Эти неизданные заметки датируются периодом между концом 1987 и серединой 1988 года, когда о. Бергольо работал над диссертацией, посвященной Романо Гвардини. Будущий понтифик сосредоточил своё внимание на «исчерпанности категорий истолкования реальности», о чём говорит Метоль Ферре в статье, подтолкнувшей к этим размышлениям. Они весьма интересны и методом, поскольку демонстрируют личный образ мыслей, прокладывающих себе дорогу в духовной свободе и творчески, и содержанием; и позволяют нам наблюдать за применением его знаменитых «четырёх принципов».

***

ИСТОЛКОВАНИЕ РЕАЛЬНОСТИ

Хорхе Марио Бергольо SJ

 Этот неизданный текст был написан между концом 1987 и серединой 1988 года, когда о. Бергольо работал над диссертацией, посвященной Романо Гвардини, и исследовал вопрос об использовании марксистского анализа для истолкования реальности как примера употребления устаревших категорий, которые уже преодолены реальностью[1]. Эта рукопись – наброски для более подробного исследования.

Текст отца Бергольо начинается с цитаты из статьи, в которой Альберто Метоль Ферре размышляет о том, что с наступлением индустриальной эпохи, с Французской революции, Церковь решительно ставит перед собой вопрос об отношениях с рабочим классом. В начале XIX века устами Филиппа Бюше[2] заявляет о себе католический социализм, который впоследствии задохнётся в тисках – между внутрицерковным интегризмом и атеистическим марксизмом. Метоль Ферре предлагает вернуться к истокам социализма, изначально этичного и христианского, поскольку уже преодолены и марксизм с его атеистической догматикой, и, благодаря II Ватиканскому собору, критичность Церкви к современному миру без признания его достижений.

Бергольо сосредоточил своё внимание на «исчерпанности категорий толкования реальности» у Метоля Ферре и составил эти заметки – набросок такой «герменевтики реальности», в которой критерии и категории – не просто «заплаты». Эта метафора, равно как и «перелив через край» («rebasamiento»), обрела значимость начиная с Амазонского синода[3].

В заметках отца Бергольо весьма интересны и метод, и содержание.
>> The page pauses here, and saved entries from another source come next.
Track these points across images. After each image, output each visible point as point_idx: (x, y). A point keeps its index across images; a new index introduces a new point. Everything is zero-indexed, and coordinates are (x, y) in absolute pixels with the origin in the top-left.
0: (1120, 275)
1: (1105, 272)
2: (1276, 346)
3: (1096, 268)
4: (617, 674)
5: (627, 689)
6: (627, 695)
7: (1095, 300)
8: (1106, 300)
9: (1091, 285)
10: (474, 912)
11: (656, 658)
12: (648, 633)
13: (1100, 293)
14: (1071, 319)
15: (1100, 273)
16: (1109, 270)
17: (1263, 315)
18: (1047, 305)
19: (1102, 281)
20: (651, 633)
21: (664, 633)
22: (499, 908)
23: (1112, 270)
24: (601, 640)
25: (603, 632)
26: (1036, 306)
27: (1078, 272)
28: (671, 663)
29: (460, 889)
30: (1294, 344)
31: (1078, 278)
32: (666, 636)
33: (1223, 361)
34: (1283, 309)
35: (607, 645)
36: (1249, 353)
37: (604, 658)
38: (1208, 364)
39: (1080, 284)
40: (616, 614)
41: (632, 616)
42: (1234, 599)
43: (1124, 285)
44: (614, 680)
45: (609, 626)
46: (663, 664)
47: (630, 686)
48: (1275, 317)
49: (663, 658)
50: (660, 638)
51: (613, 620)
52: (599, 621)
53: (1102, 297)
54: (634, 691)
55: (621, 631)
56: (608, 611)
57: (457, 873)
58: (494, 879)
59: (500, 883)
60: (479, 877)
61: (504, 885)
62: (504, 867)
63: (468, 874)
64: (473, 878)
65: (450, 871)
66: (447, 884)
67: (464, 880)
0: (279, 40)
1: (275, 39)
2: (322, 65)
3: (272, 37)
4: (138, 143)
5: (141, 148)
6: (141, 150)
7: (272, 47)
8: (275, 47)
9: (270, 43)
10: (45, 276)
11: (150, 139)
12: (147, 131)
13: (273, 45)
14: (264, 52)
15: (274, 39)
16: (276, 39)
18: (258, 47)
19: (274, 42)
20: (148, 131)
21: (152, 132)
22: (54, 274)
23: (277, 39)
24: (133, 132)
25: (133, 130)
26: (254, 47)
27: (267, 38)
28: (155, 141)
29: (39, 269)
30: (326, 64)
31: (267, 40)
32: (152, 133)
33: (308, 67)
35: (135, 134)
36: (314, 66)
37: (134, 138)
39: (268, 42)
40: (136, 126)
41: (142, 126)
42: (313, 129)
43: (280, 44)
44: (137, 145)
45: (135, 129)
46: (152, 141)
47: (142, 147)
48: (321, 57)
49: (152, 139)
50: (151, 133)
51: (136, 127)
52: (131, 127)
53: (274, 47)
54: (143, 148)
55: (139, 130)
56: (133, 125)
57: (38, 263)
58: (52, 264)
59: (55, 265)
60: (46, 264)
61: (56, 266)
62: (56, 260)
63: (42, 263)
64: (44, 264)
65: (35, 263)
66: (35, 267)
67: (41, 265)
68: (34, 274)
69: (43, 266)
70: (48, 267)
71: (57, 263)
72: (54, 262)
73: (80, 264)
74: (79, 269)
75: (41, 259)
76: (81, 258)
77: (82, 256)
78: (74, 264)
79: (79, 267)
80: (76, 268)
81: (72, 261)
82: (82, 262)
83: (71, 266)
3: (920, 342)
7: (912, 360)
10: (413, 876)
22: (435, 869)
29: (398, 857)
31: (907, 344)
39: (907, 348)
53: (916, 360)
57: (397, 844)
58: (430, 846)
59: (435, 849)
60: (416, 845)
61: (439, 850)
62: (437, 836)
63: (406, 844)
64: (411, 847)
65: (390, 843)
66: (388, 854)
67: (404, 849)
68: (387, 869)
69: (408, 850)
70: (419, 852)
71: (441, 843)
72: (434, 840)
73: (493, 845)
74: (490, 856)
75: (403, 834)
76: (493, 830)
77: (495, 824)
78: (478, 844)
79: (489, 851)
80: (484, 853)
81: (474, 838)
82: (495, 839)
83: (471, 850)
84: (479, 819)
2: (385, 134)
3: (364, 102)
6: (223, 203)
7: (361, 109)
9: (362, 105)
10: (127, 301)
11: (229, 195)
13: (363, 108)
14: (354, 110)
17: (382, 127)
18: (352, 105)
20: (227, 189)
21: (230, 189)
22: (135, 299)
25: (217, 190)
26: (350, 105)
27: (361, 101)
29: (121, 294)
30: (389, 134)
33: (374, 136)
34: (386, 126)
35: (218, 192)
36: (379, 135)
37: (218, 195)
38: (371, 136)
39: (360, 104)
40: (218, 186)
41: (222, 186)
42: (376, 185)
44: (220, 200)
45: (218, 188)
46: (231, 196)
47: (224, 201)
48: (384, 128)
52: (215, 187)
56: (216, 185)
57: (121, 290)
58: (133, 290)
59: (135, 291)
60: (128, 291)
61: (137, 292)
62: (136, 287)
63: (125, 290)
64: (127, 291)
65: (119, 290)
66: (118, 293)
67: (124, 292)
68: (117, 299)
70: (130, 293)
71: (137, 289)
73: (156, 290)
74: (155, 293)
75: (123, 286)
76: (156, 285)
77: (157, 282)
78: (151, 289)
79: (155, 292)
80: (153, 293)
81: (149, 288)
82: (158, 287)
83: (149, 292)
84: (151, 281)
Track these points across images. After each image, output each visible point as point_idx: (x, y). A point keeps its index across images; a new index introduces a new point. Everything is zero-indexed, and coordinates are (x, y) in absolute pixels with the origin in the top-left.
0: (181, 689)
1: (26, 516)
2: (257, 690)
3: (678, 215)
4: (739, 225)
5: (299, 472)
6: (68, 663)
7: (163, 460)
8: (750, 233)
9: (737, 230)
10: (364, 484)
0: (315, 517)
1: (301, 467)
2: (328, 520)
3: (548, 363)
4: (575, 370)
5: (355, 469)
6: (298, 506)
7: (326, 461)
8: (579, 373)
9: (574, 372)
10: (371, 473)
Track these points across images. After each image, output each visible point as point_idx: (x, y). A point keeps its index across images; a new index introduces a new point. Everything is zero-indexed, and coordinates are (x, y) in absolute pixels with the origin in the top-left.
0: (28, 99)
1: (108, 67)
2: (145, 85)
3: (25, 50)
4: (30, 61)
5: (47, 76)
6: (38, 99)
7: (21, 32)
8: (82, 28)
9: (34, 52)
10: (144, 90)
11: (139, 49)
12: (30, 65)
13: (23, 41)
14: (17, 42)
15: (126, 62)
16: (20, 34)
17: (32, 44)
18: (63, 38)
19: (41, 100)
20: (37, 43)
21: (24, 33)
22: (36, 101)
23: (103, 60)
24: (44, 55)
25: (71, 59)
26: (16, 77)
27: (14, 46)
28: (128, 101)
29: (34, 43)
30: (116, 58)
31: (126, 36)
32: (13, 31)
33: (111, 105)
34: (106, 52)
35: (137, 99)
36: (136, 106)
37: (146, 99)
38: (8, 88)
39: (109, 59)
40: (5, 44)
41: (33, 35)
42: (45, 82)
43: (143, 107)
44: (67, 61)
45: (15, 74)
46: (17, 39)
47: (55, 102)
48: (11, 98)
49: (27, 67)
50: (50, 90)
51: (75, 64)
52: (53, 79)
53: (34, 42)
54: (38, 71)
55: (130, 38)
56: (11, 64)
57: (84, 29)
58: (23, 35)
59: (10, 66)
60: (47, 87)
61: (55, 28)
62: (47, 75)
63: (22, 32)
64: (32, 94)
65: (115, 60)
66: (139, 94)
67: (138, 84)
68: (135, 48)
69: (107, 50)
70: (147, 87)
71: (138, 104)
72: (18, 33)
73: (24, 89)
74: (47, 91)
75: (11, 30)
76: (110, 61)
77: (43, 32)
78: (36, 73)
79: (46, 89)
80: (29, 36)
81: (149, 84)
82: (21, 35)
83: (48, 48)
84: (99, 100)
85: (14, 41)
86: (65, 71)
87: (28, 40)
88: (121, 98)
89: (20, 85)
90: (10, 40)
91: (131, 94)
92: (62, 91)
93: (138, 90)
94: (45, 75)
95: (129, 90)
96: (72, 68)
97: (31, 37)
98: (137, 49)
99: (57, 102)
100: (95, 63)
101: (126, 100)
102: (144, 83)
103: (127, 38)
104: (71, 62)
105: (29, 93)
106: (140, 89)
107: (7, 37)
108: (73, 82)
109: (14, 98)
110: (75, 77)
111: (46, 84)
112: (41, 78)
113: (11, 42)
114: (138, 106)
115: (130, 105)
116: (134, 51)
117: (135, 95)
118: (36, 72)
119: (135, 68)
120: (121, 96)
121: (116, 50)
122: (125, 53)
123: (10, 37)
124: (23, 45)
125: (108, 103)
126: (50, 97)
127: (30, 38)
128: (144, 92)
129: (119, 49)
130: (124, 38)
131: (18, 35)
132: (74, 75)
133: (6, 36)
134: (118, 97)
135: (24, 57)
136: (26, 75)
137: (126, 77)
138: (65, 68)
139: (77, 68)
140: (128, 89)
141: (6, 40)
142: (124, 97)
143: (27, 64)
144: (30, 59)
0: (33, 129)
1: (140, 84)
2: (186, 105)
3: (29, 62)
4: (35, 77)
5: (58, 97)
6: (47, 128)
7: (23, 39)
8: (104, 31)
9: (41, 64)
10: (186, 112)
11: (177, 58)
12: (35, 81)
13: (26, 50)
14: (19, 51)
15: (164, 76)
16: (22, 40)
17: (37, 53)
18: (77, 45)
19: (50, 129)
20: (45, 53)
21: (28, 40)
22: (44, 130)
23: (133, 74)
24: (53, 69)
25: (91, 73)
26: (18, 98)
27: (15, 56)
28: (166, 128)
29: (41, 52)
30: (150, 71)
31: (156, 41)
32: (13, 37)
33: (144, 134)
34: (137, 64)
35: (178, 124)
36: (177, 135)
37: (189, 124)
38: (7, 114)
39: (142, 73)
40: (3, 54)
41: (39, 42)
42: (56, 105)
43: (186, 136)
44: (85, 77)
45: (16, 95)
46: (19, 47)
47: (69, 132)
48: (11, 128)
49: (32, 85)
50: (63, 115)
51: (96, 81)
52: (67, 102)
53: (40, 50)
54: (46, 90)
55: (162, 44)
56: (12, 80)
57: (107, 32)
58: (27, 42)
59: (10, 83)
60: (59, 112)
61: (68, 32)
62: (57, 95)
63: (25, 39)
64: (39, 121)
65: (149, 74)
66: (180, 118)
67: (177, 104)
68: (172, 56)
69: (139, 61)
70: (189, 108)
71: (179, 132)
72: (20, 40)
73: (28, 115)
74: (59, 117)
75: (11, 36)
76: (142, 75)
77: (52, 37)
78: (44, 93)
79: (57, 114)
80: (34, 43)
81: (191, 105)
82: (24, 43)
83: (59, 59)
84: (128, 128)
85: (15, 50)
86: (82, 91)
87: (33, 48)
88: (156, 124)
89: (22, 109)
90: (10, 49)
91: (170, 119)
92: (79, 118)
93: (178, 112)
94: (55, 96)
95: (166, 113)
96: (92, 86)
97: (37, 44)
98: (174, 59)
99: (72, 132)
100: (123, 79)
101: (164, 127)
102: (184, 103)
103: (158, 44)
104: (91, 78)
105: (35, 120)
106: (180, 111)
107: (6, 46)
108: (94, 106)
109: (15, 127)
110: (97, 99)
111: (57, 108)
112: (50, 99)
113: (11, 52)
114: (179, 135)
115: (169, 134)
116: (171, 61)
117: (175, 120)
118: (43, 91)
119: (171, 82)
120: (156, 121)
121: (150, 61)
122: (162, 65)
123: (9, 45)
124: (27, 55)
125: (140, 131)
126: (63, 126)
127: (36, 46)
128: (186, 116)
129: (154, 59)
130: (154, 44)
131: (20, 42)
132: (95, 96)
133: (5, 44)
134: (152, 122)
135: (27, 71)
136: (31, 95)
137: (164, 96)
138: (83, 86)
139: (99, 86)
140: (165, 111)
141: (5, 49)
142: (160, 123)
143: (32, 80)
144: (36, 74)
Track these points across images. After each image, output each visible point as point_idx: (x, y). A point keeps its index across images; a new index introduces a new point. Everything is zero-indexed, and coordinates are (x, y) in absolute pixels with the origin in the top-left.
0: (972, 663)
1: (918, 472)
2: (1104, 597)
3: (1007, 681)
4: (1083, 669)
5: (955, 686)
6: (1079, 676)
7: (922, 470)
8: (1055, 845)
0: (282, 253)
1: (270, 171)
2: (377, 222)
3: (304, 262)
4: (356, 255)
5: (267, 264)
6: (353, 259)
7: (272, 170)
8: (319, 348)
Возможно, кого-то удивит сложная аргументация, отнюдь не свойственная Бергольо-понтифику. Что касается метода, он позволяет нам обнаружить личный образ мыслей отца Бергольо, черпающего вдохновение у разнообразных авторов и в то же время способного самостоятельно строить собственные умозаключения. Что касается содержания, в этом рассуждении можно проследить за применением его знаменитых «четырёх принципов»[4]. Лучший метод тот, который более соответствует («созвучие») реальности – эта идея почерпнута у Гвардини. Использование антиномии как способа поэтически выразить реальность, которая превосходит нашу интуицию и наши понятия и требует творческого пояснения, – это собственный метод отца Бергольо. Теория Метоля Ферре хорошо работает, когда нужно истолковать «народ» и принять современность одновременно и традиционно, и по-новому.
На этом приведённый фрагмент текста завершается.